We'd like to see more work on building noise-tolerant optimizers for NNPs. Papers like this work from Bastian Schaefer and co-workers suggest that it's possible to improve classic L-BFGS methods for noisy cases, but to our knowledge there aren't good implementations of this work or related methods for molecular geometry optimization. New optimization methods could help scientists better leverage advances in NNPs and conduct high-throughput calculations much more efficiently. If you're interested in working on this, please reach out to our team! We'd like to talk.

So, with all this in mind, let's try to answer the question in the title—if you're running optimizations with NNPs today, which optimizer should you use? Our results suggest that the ASE L-BFGS is the best plug-and-play choice right now—for almost every NNP, L-BFGS converges more structures, and L-BFGS structures have fewer imaginary frequencies. While there are plenty of reasons why you might choose a different optimizer (convergence control, constraints, and so on), we think that L-BFGS is an excellent "first choice" for routine work.

Updates

Friday, September 5, 2025. The Sella optimizer has weird defaults. For one, it defaults to running transition state optimizations; to instead optimize towards local minima, you have to explicitly pass order=0. For another, Sella defaults to using Cartesian coordinates; to switch to internal coordinates, you have to explictly pass internal=True.

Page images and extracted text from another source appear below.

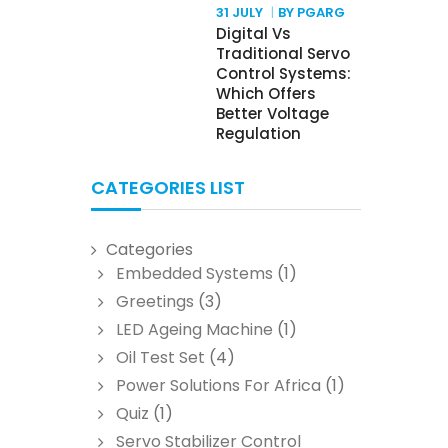
31 JULY
BY PGARG
Digital Vs
Traditional Servo
Control Systems:
Which Offers
Better Voltage
Regulation
CATEGORIES LIST
Categories
Embedded Systems
(1)
Greetings
(3)
LED Ageing Machine
(1)
Oil Test Set
(4)
Power Solutions For Africa
(1)
Quiz
(1)
Servo Stabilizer Control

Our original tests were run using order=0 and no internal keyword argument, meaning Sella defaulted to running optimizations in Cartesian space. When running our test with Sella using internal coordinates, each optimization step took longer, but the overall optimization converged in far fewer steps. (We hope to do a more thorough wallclock-time-based optimizer study in the future.)

Looking at the results, we're impressed: using internal coordinates, Sella converged as many systems as ASE/L-BFGS, found more true minima than ASE/L-BFGS, and did so in fewer steps.

While ASE/L-BFGS remains a good optimizer choice, we think these new data suggest that Sella (with internal coordinates) is a better plug-and-play optimizer for use with NNPs. (And we're excited to continue studying this!)